● **Document section**
.....
# Devils Hole / Lower Niagara Updates??



## bcnulater

Going this weekend and wondering if anyone's been up lately?
I've heard they're catching regularly off the platform.
Thanks in advance for any info.


----------



## bcnulater

Talked to our guide (Chris Cinelli ) and he says most of the guides are starting today.
Hopefully the salmon start too ! :B


----------



## bcnulater

Well got the big :S 
Probably got there a week early, more cold & rain and it should get good.
Saw 14 boats out Saturday catch 6-7 fish including a 3' sturgeon.
Water was real low !
Also a huge disadvantage was the fact that ALL dams are now OFF LIMITS


----------



## ohiojmj

I hiked down to the gorge yesterday morning and another mile or so upstream to the whirlpool. I saw plenty of guys fishing, especially at the narrrow rapids at the entrance of the whirlpool, and no one had anything. Plenty of guys lining the Canadian side of the whirlpool.


----------



## KTkiff

We are going next Monday. We plan on fishing in our kayaks the day before. Any advice for fishing around the mouth in kayaks?


----------



## trapperjon

where can i find info on fishing the river from shore, locations, places to park,ect... any web sites? thx JON


----------



## wrmdunker

Hey BCNU, going up in two weeks. Whats up with the dams being off limits?
.....
● **Dataset section**
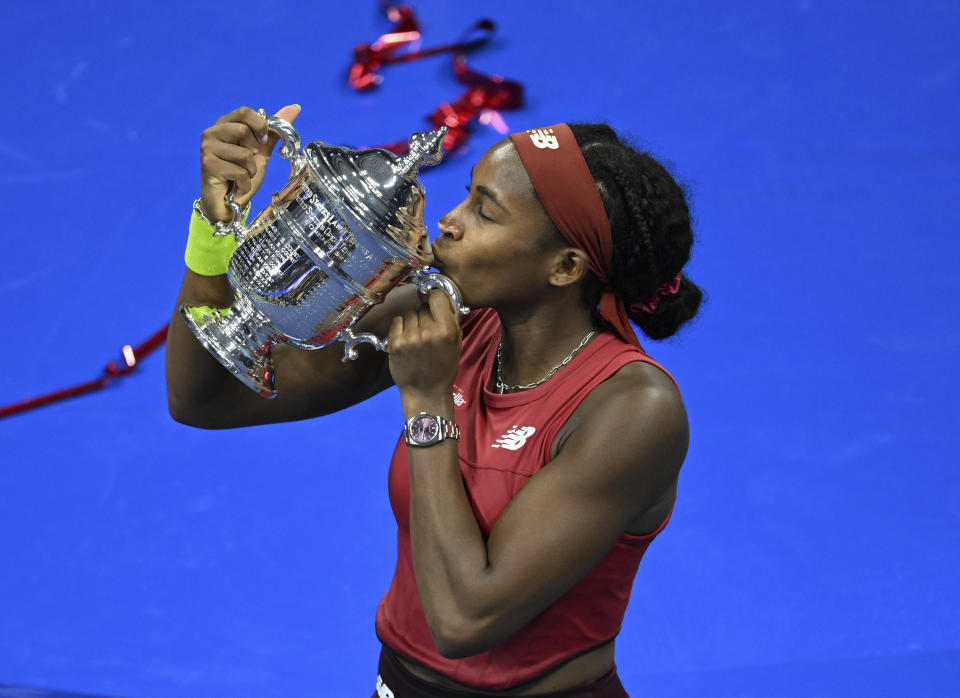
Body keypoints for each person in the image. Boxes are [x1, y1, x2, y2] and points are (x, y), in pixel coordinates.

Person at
.....
● **Study questions**
A. Please say whether each statement agrees with the Lower Niagara fishing thread, answering yes or no and quoting the deciding words: (i) On Saturday, 14 boats were seen catching 6-7 fish. (ii) The water was high. (iii) The anglers at the narrow rapids at the whirlpool entrance were catching fish.
B. In the Lower Niagara fishing thread, what is the name of the guide bcnulater talked to?

● **Answer section**
A.
(i) Yes: "Saw 14 boats out Saturday catch 6-7 fish including a 3' sturgeon."
(ii) No: "Water was real low !"
(iii) No: "and no one had anything."

B. Chris Cinelli.